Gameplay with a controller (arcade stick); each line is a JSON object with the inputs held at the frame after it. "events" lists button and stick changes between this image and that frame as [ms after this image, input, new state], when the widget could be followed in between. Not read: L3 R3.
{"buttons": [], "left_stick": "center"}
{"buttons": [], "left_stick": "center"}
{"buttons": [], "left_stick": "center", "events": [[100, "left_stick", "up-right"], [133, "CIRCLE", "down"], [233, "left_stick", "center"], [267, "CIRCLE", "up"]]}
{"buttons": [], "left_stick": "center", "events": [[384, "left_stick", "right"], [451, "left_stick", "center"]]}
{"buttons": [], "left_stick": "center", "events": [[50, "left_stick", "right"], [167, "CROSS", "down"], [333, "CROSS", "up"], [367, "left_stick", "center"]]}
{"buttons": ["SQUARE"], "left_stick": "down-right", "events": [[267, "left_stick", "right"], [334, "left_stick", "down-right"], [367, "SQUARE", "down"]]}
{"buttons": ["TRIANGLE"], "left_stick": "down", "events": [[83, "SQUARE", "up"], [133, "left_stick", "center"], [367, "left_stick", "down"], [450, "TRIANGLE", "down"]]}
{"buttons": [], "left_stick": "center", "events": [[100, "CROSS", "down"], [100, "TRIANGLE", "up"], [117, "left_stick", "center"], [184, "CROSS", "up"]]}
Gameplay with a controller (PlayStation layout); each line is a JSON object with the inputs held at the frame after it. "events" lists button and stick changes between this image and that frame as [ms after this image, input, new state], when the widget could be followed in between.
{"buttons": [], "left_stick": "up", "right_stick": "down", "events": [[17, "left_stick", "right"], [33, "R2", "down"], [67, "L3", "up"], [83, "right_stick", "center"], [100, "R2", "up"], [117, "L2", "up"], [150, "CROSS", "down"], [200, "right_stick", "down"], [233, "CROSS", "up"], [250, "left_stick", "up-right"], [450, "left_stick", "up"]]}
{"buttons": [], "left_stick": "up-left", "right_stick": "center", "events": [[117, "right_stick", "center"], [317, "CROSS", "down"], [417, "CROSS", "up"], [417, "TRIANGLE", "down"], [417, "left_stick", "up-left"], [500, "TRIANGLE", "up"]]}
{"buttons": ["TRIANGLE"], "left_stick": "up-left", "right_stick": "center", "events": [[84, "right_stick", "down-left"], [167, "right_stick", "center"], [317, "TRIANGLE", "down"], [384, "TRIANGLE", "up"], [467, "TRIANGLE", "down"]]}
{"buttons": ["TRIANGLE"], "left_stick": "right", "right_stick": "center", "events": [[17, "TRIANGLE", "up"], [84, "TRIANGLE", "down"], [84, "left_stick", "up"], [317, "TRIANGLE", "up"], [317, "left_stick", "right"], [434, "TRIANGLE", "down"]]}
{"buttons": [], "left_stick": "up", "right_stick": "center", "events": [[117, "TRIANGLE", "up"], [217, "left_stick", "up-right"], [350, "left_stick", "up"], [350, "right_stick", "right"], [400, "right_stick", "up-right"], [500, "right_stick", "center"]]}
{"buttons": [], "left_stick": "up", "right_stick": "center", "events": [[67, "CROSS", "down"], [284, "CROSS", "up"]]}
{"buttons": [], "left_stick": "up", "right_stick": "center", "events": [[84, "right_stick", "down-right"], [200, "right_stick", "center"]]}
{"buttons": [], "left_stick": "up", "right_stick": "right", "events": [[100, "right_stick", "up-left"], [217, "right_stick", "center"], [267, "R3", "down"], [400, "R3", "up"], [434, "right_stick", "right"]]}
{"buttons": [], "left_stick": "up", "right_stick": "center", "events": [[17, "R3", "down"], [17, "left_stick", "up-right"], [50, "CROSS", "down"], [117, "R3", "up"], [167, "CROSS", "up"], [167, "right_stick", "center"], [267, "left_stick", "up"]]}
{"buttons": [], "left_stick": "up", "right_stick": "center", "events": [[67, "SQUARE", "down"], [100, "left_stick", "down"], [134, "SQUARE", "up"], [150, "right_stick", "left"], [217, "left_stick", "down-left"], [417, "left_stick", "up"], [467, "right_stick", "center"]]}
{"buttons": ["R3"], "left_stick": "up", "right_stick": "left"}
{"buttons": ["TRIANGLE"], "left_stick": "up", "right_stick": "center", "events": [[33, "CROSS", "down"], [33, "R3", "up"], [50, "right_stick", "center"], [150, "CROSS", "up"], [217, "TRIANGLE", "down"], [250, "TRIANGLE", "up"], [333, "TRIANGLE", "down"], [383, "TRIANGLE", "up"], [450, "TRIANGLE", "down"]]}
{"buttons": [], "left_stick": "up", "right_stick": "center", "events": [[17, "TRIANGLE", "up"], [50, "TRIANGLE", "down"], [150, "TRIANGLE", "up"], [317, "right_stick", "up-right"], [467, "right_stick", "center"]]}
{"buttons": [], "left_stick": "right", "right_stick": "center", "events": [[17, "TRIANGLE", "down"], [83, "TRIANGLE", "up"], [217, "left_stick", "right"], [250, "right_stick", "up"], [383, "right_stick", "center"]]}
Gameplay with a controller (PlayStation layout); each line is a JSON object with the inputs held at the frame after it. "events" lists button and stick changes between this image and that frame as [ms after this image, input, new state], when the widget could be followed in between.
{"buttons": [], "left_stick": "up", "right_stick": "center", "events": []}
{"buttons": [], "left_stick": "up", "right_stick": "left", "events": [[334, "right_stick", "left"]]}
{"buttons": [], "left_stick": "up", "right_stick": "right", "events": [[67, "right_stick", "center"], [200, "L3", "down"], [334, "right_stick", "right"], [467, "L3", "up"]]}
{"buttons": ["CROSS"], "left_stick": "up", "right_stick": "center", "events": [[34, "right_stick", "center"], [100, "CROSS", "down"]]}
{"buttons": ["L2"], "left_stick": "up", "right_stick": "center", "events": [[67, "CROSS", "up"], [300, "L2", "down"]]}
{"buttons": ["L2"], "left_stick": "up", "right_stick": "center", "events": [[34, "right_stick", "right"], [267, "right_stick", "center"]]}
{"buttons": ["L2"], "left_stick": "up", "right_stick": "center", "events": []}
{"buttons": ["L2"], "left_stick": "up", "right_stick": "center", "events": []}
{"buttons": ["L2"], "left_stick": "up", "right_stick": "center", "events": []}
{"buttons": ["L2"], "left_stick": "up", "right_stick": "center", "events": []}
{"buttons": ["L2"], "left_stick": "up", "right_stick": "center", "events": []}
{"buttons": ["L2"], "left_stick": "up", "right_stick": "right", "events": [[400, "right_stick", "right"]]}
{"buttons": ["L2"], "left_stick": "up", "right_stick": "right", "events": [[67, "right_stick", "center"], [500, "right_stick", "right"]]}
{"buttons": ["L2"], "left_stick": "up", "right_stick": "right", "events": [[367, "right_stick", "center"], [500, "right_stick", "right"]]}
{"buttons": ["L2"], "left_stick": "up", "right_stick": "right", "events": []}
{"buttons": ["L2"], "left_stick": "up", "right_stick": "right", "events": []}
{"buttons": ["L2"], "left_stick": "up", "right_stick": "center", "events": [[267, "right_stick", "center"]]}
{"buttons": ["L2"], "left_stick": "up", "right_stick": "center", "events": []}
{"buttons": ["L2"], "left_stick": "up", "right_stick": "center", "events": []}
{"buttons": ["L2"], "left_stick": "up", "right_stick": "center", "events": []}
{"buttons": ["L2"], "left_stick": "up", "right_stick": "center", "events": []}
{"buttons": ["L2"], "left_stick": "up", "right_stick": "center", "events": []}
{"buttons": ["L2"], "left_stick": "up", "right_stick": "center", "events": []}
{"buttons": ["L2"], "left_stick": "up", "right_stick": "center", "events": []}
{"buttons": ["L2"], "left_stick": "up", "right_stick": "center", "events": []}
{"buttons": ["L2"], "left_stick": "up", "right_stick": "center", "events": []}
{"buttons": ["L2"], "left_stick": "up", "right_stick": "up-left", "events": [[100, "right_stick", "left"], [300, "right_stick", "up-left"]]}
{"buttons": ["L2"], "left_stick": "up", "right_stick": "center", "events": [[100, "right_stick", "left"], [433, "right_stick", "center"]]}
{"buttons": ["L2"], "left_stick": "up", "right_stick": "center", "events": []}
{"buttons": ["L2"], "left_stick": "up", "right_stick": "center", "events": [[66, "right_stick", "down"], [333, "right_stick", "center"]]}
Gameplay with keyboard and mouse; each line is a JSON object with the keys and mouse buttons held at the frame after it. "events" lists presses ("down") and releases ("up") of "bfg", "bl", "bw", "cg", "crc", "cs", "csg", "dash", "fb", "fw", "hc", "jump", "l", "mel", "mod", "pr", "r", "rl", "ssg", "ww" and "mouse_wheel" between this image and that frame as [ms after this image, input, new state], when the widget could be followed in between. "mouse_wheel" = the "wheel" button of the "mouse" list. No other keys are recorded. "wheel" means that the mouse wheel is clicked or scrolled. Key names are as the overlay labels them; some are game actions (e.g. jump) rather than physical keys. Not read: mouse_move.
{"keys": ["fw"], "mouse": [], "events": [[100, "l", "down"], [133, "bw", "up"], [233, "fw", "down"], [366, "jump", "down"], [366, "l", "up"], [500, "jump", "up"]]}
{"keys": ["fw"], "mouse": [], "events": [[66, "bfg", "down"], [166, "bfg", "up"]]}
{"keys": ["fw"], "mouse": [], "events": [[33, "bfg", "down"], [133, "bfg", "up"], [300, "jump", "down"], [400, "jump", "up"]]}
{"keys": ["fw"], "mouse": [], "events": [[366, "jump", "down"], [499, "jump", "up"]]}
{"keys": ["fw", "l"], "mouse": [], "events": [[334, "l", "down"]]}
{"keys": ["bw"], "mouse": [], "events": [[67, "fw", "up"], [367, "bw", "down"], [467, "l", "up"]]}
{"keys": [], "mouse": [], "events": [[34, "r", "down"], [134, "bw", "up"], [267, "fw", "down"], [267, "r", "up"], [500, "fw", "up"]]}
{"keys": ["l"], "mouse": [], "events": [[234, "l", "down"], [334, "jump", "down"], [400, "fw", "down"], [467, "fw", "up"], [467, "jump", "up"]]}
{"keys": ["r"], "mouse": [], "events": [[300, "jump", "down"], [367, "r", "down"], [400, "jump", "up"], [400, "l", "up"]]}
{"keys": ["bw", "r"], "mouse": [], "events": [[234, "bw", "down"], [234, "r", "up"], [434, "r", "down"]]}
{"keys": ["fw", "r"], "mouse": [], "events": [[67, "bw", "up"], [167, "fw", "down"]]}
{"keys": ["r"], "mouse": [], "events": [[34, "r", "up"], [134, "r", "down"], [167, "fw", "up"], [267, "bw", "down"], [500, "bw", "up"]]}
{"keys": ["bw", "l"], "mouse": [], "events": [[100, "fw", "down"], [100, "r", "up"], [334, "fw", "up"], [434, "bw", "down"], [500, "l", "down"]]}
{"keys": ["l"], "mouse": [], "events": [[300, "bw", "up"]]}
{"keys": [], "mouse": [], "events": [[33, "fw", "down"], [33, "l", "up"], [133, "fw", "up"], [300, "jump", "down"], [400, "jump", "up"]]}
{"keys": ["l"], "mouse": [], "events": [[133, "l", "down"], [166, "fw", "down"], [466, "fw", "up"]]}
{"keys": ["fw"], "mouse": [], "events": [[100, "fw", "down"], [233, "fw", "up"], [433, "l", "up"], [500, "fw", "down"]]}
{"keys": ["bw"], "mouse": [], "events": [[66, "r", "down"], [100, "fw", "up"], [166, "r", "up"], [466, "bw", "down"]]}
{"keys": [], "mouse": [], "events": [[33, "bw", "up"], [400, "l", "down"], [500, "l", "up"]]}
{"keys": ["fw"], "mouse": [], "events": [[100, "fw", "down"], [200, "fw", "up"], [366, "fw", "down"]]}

> _Your goal_:
Which lines in the data above hold the word "SQUARE"? Return each of them.

> _Task response_:
{"buttons": ["SQUARE"], "left_stick": "down-right", "events": [[267, "left_stick", "right"], [334, "left_stick", "down-right"], [367, "SQUARE", "down"]]}
{"buttons": ["TRIANGLE"], "left_stick": "down", "events": [[83, "SQUARE", "up"], [133, "left_stick", "center"], [367, "left_stick", "down"], [450, "TRIANGLE", "down"]]}
{"buttons": [], "left_stick": "up", "right_stick": "center", "events": [[67, "SQUARE", "down"], [100, "left_stick", "down"], [134, "SQUARE", "up"], [150, "right_stick", "left"], [217, "left_stick", "down-left"], [417, "left_stick", "up"], [467, "right_stick", "center"]]}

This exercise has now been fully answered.